Elizabeth Gilbert's tale of her year exploring the above verbs in Italy, India, and Indonesia has been a book club favorite and enjoying a loooooooong run on the best-seller list. I am a self-styled iconoclast. If everyone else loves it, I am emphatically not interested. Until I am.

So I put it on my library hold list, and waited and waited. And then finally read it. Including reading almost the entire Italy section in one sitting after work and before a meeting. I was set to find it shallow, or silly, or obnoxiously wise. And it was those things, but it was also witty and ridiculous and honest and real. So thumbs up to Gilbert, who starts off extremely strong, and then even as it wanes in the second half, has established enough likability for the reader to see her through.

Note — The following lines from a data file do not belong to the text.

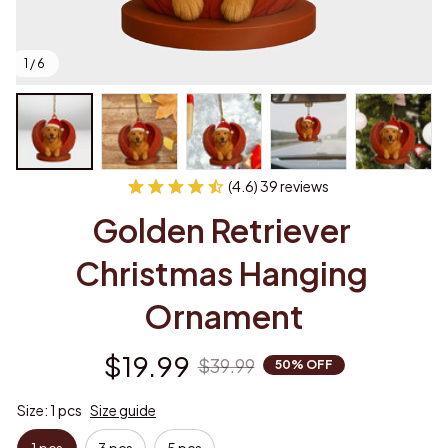
1 / 6
(4.6) 39 reviews
Golden Retriever 
Christmas Hanging 
Ornament
$19.99
$39.99
50% OFF
Size: 1 pcs
Size guide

Enough. Some passages that made me smile:
David's sudden emotional back-stepping probably would've been a catastrophe for me eve under the best of circumstances, given that I am the planet's most affectionate life-form (something like a cross between a golden retriever and a barnacle), but this was my very worst of circumstances. [...] His wishdrawal only made me more needy, and my neediness only advanced his withdrawals, until soon he was retreating under fire of my weeping pleas of "Where are you going? What happened to us?
(Dating tip: Men LOVE this.)


I have to admit, I looked around when I read this, guilty, because there was a moment where I recognized this scenario a little too much. This next one though....
So Sofie and I have come to Pizzeria da Michele, and these pies we have just ordered - one for each of us - are making us lose our minds. I love my pizza so much, in fact, that I have come to believe in my delirium that my pizza might actually love me, in return. I am having a relationship with this pizza, almost an affair. Meanwhile, Sofie is practically in tears over hers, she's having a metaphysical crisis about it, she's begging me, "Why do they even bother trying to make pizza in Stockholm? Why do we even bother eating food at all in Stockholm?"

I read that and wondered, how did Gilbert ever make it past Italy? But I guess I'm glad she did.